Panel of Antitrust Experts Assembled by AEI Slams House Judiciary Antitrust Report as ‘Political’
October 30, 2020 — An American Enterprise Institute webinar on Monday criticized the House Judiciary Antitrust Committee’s recent report, calling it politically-motivated and criticizing it for lacking sources and transparency. “If you believe that there should be a much more politically motivated a
Jericho Casper
October 30, 2020 — An American Enterprise Institute webinar on Monday criticized the House Judiciary Antitrust Committee’s recent report, calling it politically-motivated and criticizing it for lacking sources and transparency.
“If you believe that there should be a much more politically motivated approach to antitrust, then you’ll agree with the report,” said Daniel Sokol, professor in the Levin College of Law at the University of Florida.
Sokol called the report a partisan act similar to the Federal Communications Commission’s December 2017 net neutrality reversal. It would be “extremely naïve and short sided to think this is somehow different,” he said.

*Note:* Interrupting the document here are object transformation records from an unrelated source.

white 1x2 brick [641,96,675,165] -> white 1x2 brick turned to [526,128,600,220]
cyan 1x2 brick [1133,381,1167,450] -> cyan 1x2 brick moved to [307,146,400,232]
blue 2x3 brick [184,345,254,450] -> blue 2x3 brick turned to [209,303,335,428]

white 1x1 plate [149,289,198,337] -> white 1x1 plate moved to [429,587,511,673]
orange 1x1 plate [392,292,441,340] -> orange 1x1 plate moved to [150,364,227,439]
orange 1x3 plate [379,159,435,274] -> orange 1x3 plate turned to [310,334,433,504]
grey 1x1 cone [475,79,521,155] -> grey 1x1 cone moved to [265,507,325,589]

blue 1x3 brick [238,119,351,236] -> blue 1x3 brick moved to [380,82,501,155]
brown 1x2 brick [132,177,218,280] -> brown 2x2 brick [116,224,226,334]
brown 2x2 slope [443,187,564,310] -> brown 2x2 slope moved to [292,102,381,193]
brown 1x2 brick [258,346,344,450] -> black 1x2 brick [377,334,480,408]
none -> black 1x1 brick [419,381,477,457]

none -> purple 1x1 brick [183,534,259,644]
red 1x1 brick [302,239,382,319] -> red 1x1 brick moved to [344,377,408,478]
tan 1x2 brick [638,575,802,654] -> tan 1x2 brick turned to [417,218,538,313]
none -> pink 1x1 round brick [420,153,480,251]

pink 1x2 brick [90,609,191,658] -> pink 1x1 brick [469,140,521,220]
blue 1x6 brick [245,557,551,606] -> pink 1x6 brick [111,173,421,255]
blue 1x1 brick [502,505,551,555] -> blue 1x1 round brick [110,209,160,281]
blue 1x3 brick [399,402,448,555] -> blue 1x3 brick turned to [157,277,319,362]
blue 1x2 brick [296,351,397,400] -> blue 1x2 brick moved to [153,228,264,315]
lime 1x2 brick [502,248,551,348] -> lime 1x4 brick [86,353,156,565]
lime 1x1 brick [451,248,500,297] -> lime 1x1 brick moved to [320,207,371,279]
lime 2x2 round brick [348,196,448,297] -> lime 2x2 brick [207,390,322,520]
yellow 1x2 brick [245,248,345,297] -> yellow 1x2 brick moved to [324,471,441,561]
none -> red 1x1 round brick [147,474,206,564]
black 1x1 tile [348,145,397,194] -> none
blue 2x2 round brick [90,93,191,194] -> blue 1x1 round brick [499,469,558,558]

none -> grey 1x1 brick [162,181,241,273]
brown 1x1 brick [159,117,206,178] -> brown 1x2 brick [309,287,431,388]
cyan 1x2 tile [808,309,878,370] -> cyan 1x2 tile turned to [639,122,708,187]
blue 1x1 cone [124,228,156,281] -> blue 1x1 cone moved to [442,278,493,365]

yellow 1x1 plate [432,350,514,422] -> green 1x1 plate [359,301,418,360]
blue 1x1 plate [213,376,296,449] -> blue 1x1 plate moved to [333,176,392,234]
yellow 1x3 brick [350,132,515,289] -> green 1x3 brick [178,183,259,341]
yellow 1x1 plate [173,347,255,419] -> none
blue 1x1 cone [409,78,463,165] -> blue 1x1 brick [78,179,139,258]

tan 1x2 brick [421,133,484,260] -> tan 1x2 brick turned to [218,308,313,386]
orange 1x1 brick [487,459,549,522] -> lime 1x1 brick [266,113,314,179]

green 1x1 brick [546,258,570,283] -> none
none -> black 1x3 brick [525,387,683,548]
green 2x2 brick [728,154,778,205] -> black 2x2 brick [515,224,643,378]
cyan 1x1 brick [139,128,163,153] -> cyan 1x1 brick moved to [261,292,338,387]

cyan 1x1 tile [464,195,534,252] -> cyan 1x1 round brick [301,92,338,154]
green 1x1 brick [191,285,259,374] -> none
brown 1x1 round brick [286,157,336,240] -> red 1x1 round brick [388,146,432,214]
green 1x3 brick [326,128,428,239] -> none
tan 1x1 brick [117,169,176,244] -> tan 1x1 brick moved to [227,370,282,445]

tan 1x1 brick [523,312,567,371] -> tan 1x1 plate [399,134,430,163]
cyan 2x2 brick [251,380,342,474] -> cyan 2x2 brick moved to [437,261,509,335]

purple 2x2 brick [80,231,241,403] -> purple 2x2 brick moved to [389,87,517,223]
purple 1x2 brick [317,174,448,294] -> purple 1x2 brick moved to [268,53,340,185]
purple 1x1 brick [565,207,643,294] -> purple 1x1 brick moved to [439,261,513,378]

Comparing the House report to the Federal Trade Commission’s “big data” report issued in 2016, Sokol said that in the FTC’s report all the submissions were cited and there was nuance and synthesis.
“That’s not what we get here,” he said, where “around 375-pages of the House docket focus on news stories and submissions from professors,” without providing any sourcing.
“I was asked by the House Judiciary Committee to submit a paper to the proceeding,” said Thomas Hazlett, professor of economics at Clemson University and former chief economist at the FCC. Yet, according to Hazlett, none of the papers and sources gathered by the Committee were listed in the document. “While reading, I didn’t see any effort to incorporate the diversity of views that the Committee collected in good faith,” said Hazlett.
“The more you don’t have transparency in a report, the more it looks like a political document rather than something that’s weighty,” said Sokol. “Not a single one of the papers was cited. Maybe the staff looked at it, but they should have shown their work.”
Maureen Ohlhausen, chair of global antitrust and competition practice for Baker Botts, critiqued the report for failing to consider consumer interest.
“There is very little discussion of consumer interest, just passing references,” said Ohlhausen, saying the report instead focuses on companies’ anti-competitive practices.
“There is only a single page out of the 375-page analysis that actually mentions platforms may help competition,” said Sokol.
The report condemns the consumer welfare test and urges antitrust law move away from the consumer welfare standard, said Hazlett, yet Democrats “have nothing other than a vague notion that public interest regulation would perform better.”